Deciding that the only true way to a clear conscience is to face up to your part in all this, you decide to stay where you are. Besides, both the door and the chute look really dangerous.

Within moments you're surrounded by gleaming, scorpion-like security drones, who apply electrical subdual probes which make your limbs and teeth feel like they're made of pain.

When the residual sparkling blue charge has dissipated, you wake already in the dock of a courtroom, hands and legs chained. The sleak, black walls are semi-reflective, and robots and aliens fill the large room with a buzz of noise and anticipation. When the questions begin they are stark and probing, and your answers come with difficulty, but sincerity.

You explain that you didn't know the drinks were dangerous, that the corporation gave you an incomplete briefing, and you throw yourself on the court for leniency.
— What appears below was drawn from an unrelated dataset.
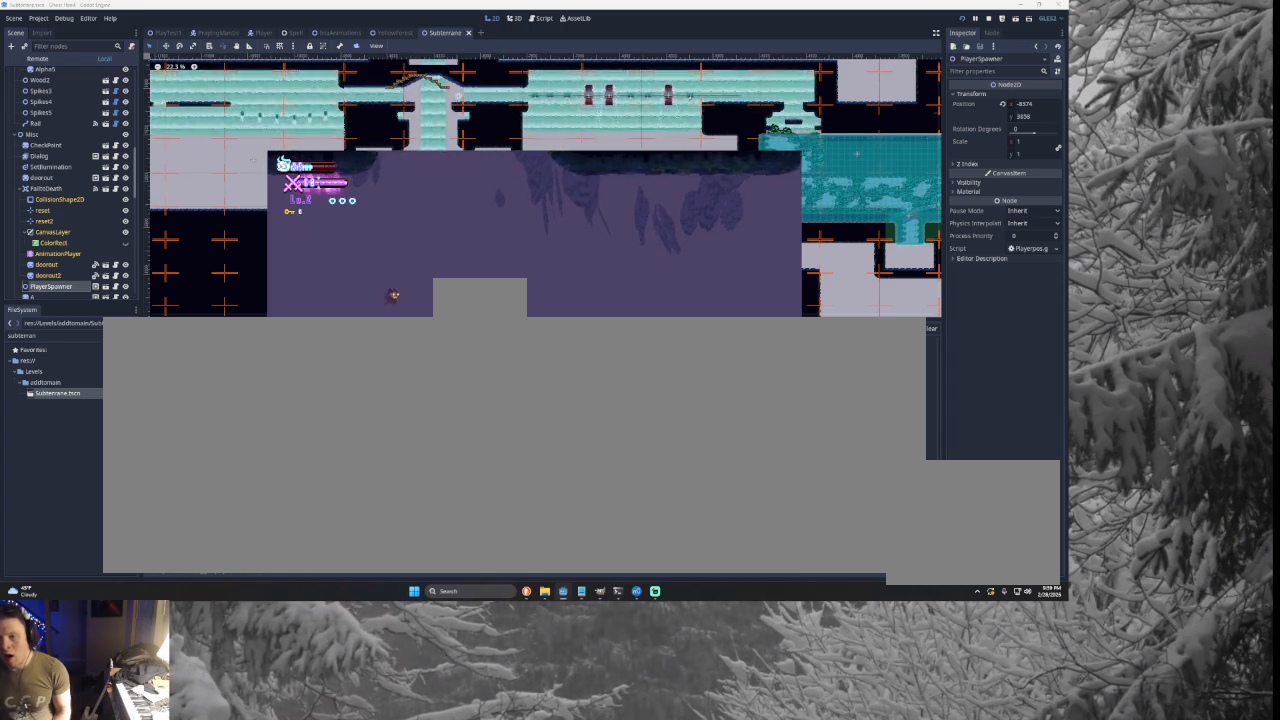
{"buttons": [], "left_stick": "right", "right_stick": "center", "events": []}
Your defense lawyer is a flamboyant blue Talganian, with dyed-cerise mandibles and a penchant for exaggeration, while the prosecution is the merciless new Lawdroid 8600, with optional legal thesaurus add-on and a vivid, metallic-ochre paint job.

The sentence comes in at 8.5 Solar years penal servitude on a desert planet in the Nydroxia system. You get off in 6 years for good behaviour and being too expensive to keep hydrated.
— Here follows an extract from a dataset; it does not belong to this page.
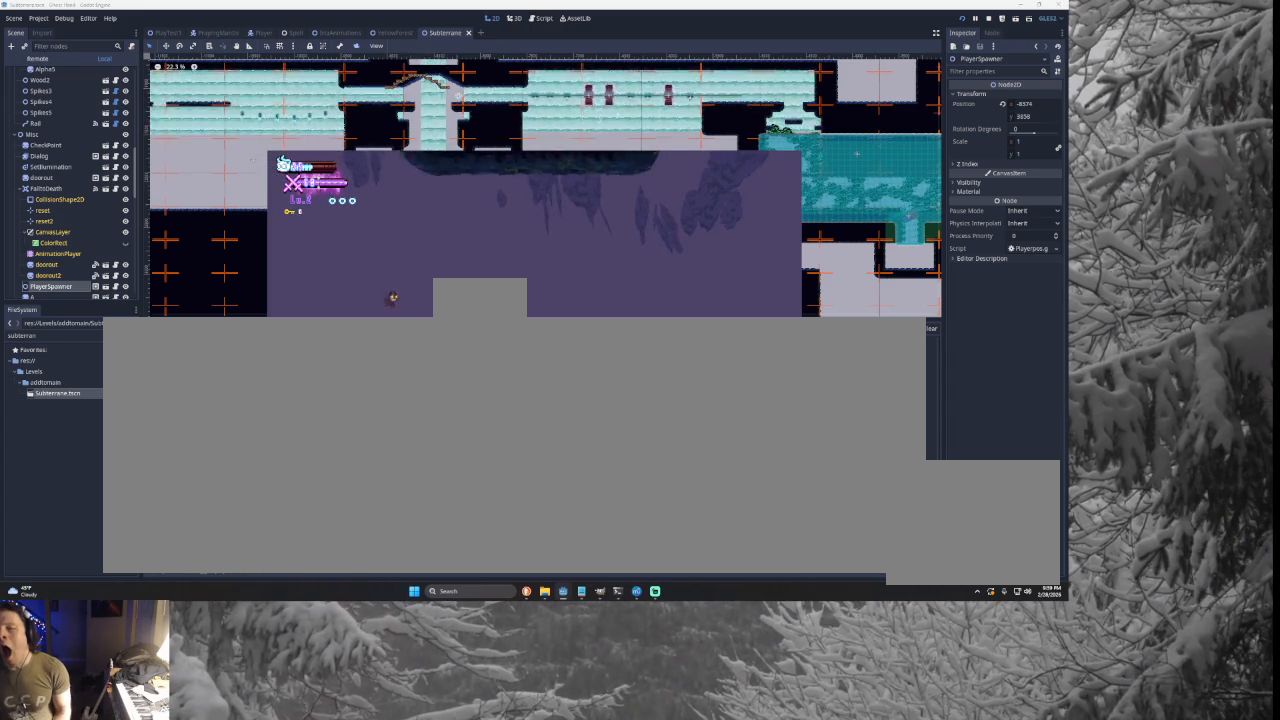
{"buttons": [], "left_stick": "right", "right_stick": "center", "events": []}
With the rest of your life ahead of you and a clear conscience, things aren't so very bad. It's difficult finding an income with your criminal record, but eventually you get work as a barman on an entirely different desert planet, which is enough to pay the bills at least. Where your life takes you from here is completely up to you.




Did you win? Debatably not. But life is full of opportunities to win, whether it's the big or little things, and all said this is one of the better endings. If you'd like to see one of the worse ones, or try for a better one than this, head on back to page 1.